There is a clear understanding that this president is much more risk averse in foreign policy than his predecessors — and much less likely to launch new policy initiatives when the chances of success are slim to nonexistent.
Looking at the Middle East, European leaders are much more concerned about the civil war in Syria and its implications for the region, the unrest in Egypt and what it portends about the future of the Arab Spring movement, the ongoing confrontation with Iran over its alleged nuclear weapons program and the tumult in North Africa — all issues that have little or nothing to do with the entrenched Israeli-Palestinian stalemate.
Friendly Arab leaders have the same concerns, with added anxiety about their own survival as both external and internal pressures mount on regimes like those in Jordan and Saudi Arabia. In this new era of uncertainty and danger, fanciful notions that solving the Israeli-Palestinian conflict will be the key to solving all the region’s problems and that Washington is the only force capable of doing it have all but evaporated.

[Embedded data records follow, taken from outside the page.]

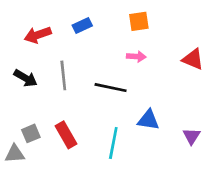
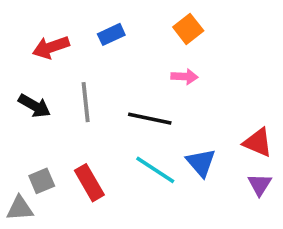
orange square: (139, 21) -> (188, 29), turned -30
red triangle: (193, 59) -> (258, 142), moved
blue triangle: (148, 120) -> (201, 163), turned 40
cyan line: (113, 143) -> (155, 170), moved, turned -68

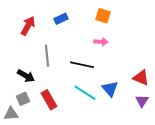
orange square: (188, 29) -> (103, 16), turned -35
red arrow: (51, 47) -> (28, 26), turned 138
black arrow: (34, 106) -> (26, 76), moved

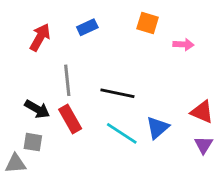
pink arrow: (101, 42) -> (183, 44), moved
blue triangle: (110, 89) -> (158, 128), turned 30
gray square: (23, 99) -> (33, 142), turned 32
red rectangle: (49, 100) -> (70, 119), moved

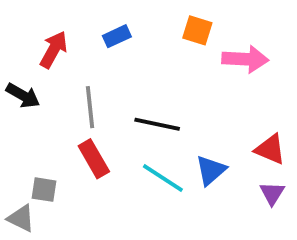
pink arrow: (183, 44) -> (245, 59), size x1.6
black arrow: (37, 109) -> (23, 96), moved
gray triangle: (16, 164) -> (21, 218), turned 30

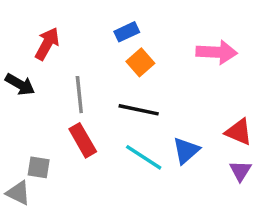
orange square: (197, 30) -> (140, 62), moved, turned 32
blue rectangle: (117, 36) -> (127, 32), moved

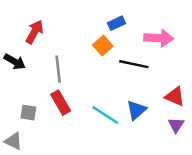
blue rectangle: (127, 32) -> (116, 23), moved
black line: (139, 110) -> (134, 64), moved
gray square: (39, 167) -> (28, 113), moved

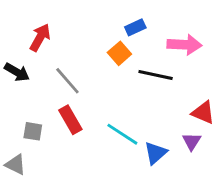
gray line: (58, 69) -> (67, 81), turned -35
blue triangle: (136, 110) -> (156, 153), moved
purple triangle: (176, 125) -> (192, 141), moved

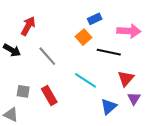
red triangle: (203, 113) -> (126, 78), moved, turned 48
red rectangle: (70, 120) -> (49, 95), moved
cyan line: (122, 134) -> (86, 80), moved

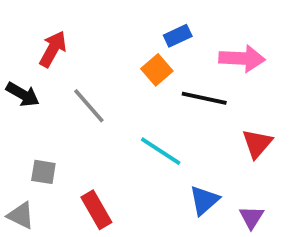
red triangle: (126, 78) -> (257, 144), moved
red rectangle: (49, 95) -> (96, 210), moved
purple triangle: (134, 99) -> (251, 217), moved

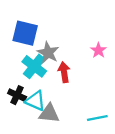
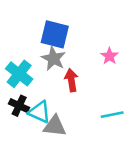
blue square: (25, 33) -> (55, 34), moved
cyan cross: (34, 66) -> (19, 74), moved
cyan line: (97, 118) -> (112, 115), moved

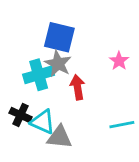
cyan cross: (19, 74) -> (39, 75), moved, turned 36

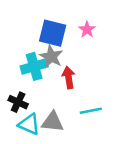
pink star: (119, 61) -> (87, 30), moved
cyan triangle: (43, 122) -> (29, 124), moved
cyan line: (122, 125) -> (91, 111), moved

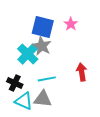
cyan cross: (34, 66) -> (28, 54), turned -30
red arrow: (69, 78) -> (82, 72), moved
cyan line: (91, 111) -> (47, 79), moved

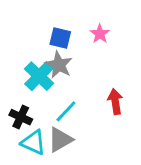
blue square: (43, 27) -> (60, 38), size x0.7
cyan line: (47, 79) -> (66, 111), turned -36
gray triangle: (43, 99) -> (60, 140), turned -36

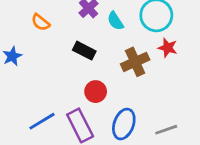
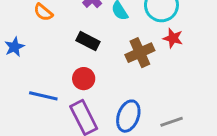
red circle: (96, 92) -> (84, 79), moved
blue line: (42, 121) -> (43, 96), moved, turned 44

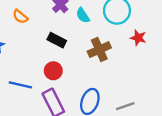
red star: (173, 38) -> (138, 38), moved

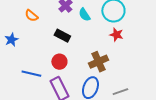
red star: (138, 38) -> (116, 35), moved
brown cross: (99, 50) -> (98, 62), moved

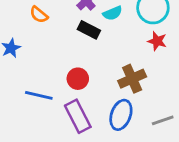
cyan semicircle: (84, 15) -> (113, 13), turned -80
black rectangle: (62, 36) -> (89, 30), moved

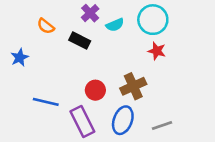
black rectangle: (89, 30) -> (80, 41), moved
red circle: (78, 79) -> (95, 90), moved

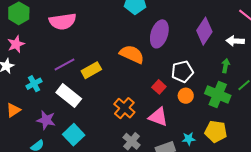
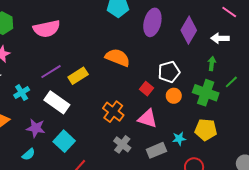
purple ellipse: (159, 34) -> (152, 22), moved

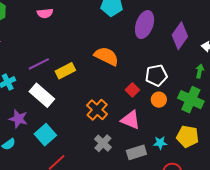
pink semicircle: (47, 29) -> (45, 13), moved, size x0.6

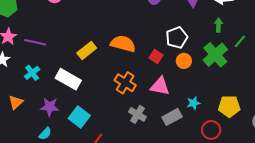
orange semicircle: (106, 56) -> (123, 44), moved
purple line: (39, 64) -> (35, 42), moved, turned 50
green cross: (191, 100) -> (215, 55), turned 35
yellow pentagon: (188, 136) -> (229, 106), moved

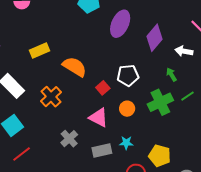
green arrow: (218, 25) -> (171, 75), turned -48
yellow rectangle: (87, 51) -> (39, 50), moved
orange circle: (184, 61) -> (127, 109), moved
orange cross: (125, 83) -> (51, 97), moved

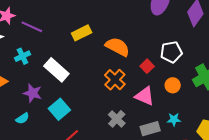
orange cross: (51, 97) -> (115, 80), moved

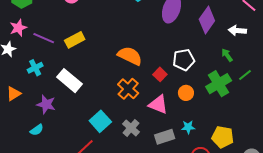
yellow rectangle: (82, 33) -> (75, 40), moved
cyan square: (59, 109) -> (100, 121), moved

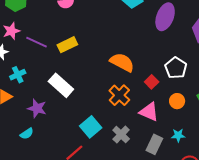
white pentagon: (184, 60) -> (176, 68), turned -30
cyan cross: (35, 68) -> (18, 75), moved
gray rectangle: (165, 137) -> (154, 144), turned -48

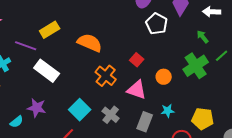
purple line: (36, 42) -> (26, 46), moved
orange semicircle: (122, 62) -> (90, 43), moved
white pentagon: (176, 68) -> (157, 24), moved
purple star: (37, 108) -> (37, 108), moved

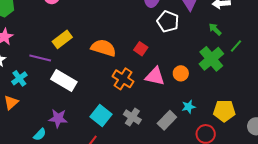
red square: (137, 60) -> (141, 49), moved
pink triangle: (137, 90) -> (155, 76), moved
gray rectangle: (145, 122) -> (167, 120), turned 30

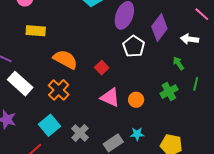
yellow rectangle: (62, 39) -> (36, 31), moved, turned 30
green line: (236, 46) -> (196, 84), turned -40
green cross: (211, 59) -> (169, 92), size x0.7
orange cross: (123, 79) -> (59, 90), moved

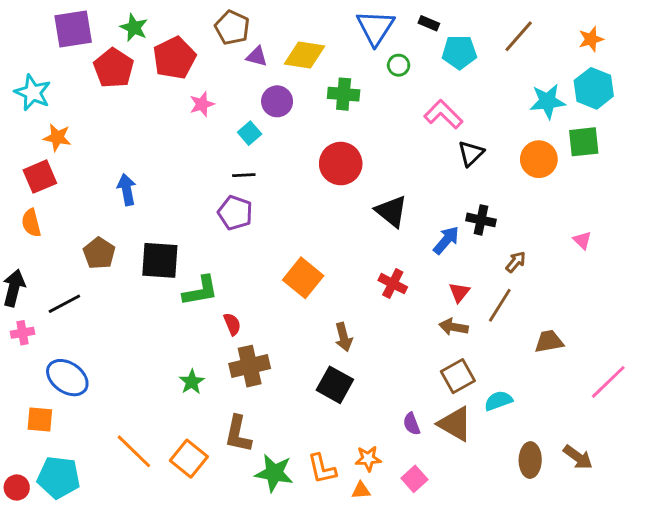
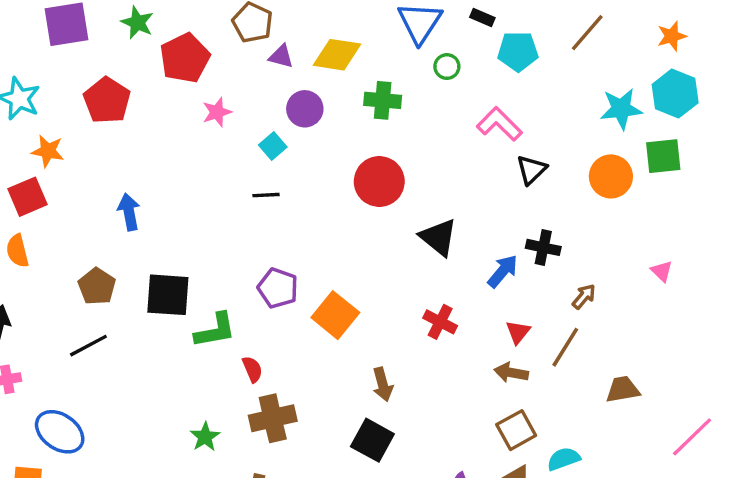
red pentagon: (114, 68) -> (107, 100), moved
purple pentagon: (235, 213) -> (278, 288), moved
black line: (64, 304) -> (88, 346), moved

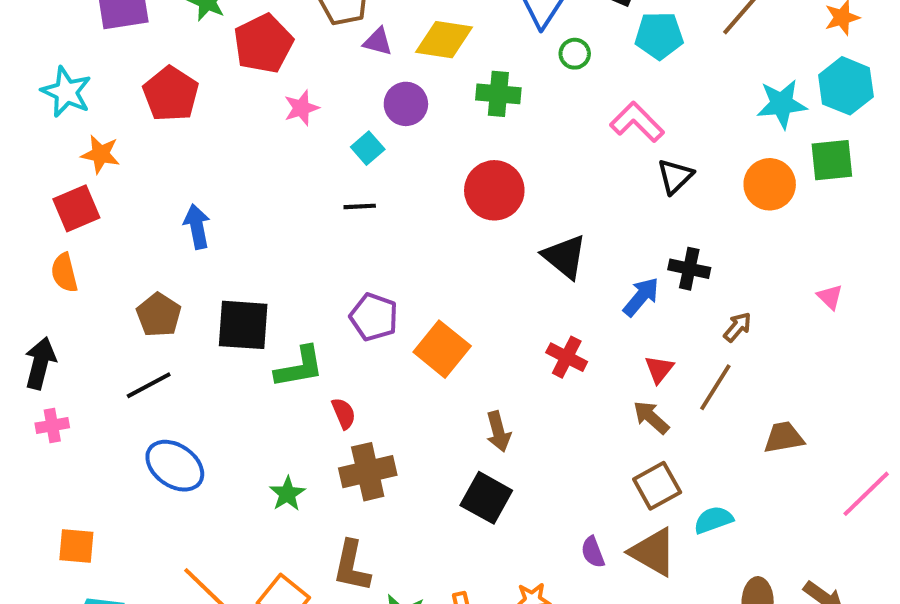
brown arrow: (511, 373) -> (651, 417), turned 32
blue ellipse: (60, 432) -> (175, 466), moved

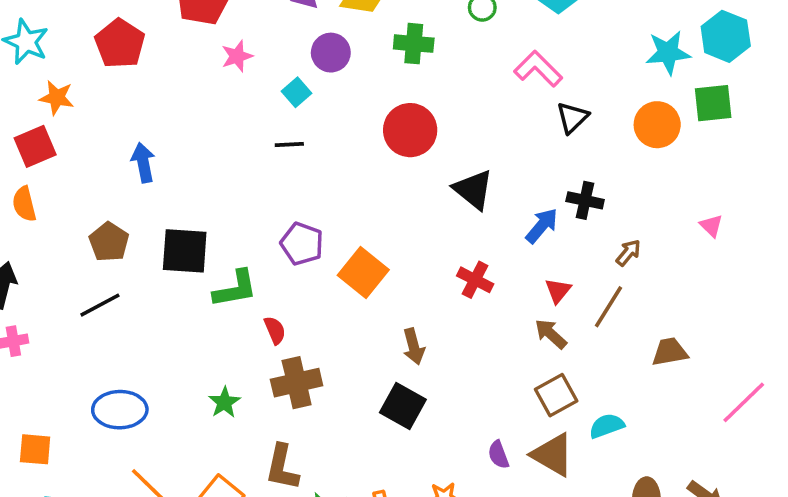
blue ellipse: (175, 466) -> (120, 410), moved, turned -36

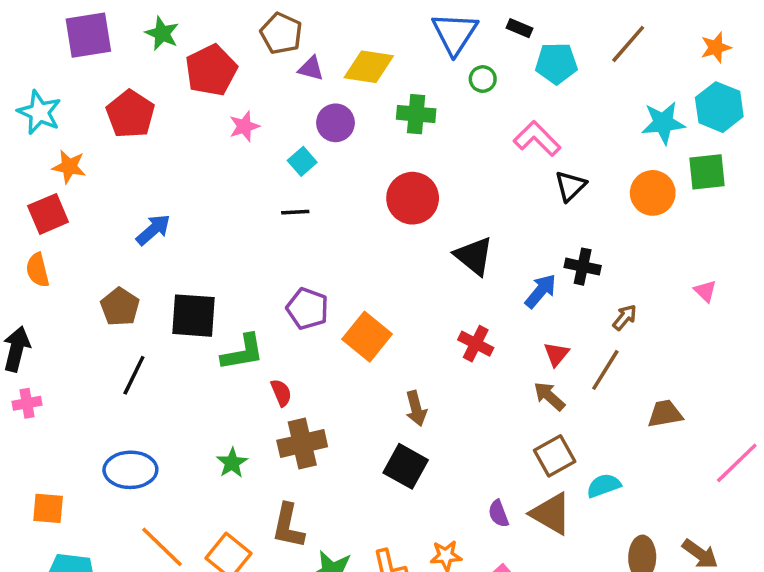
blue arrow: (143, 163) -> (153, 230), turned 60
black line: (100, 305) -> (134, 375), moved, turned -36

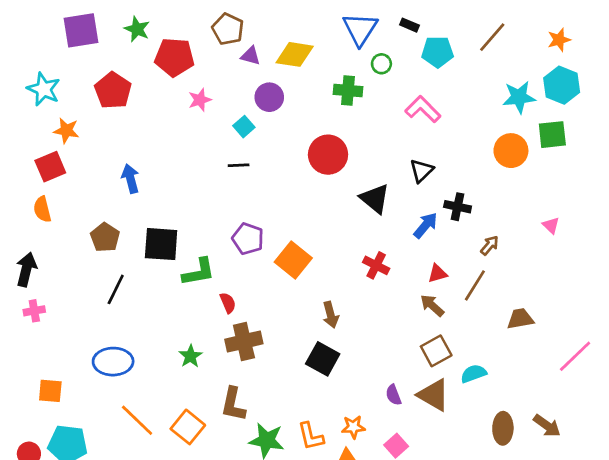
red pentagon: (211, 70) -> (174, 57), turned 30
green cross: (416, 114) -> (348, 90), moved
black triangle: (570, 186) -> (421, 171), moved
blue arrow: (153, 230) -> (130, 179), turned -64
red triangle: (556, 354) -> (437, 273), turned 35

Linkage may still show up in diplomatic rhetoric, but as a motivating force shaping U.S. diplomacy, it appears to be dead.
Domestic politics are also a major factor in this country’s retreat from active peacemaking.
With little indication the Israelis and Palestinians themselves are ready for serious negotiations, it has become easier for those on the right in the U.S. to make the case that any real U.S. mediation — which requires a modicum of even-handedness, a term that has become one of the worst taboos in American politics — is somehow an attack on Israel itself.
The Madrid peace process two decades ago was started by the aggressive actions of a Republican president who did not face strong resistance within his own party; during the Clinton years, the administration could count on a solid, if not unanimous, base of support from the Democratic caucus in Congress.
Obama will not be so lucky. Many congressional Democrats will run for cover if new administration initiatives and new pressure on Israel stir the wrath of pro-Israel groups.
Even more telling, administration officials understand they cannot afford the huge distraction from other critical priorities — foreign and domestic — that a major new U.S. peace push and the resulting political firestorm would entail.
Those realities will likely define the goals for the upcoming visits by Kerry and Obama: keep the pilot light on under the Middle East negotiating pot, signal personal interest at the highest levels of the U.S. government, speak directly to the Israeli and Palestinian people about the continuing U.S. belief that a negotiated two-state solution is the only way to ensure a secure future for both people and perhaps sniff out the potential for political change on both sides of the line.
But for now, at least, the era of sweeping U.S. peace initiatives and overt pressure on both sides to come to the table is probably over. That will make the upcoming U.S. diplomatic forays a kind of holding pattern while waiting for political realities in Israel and the West Bank to change.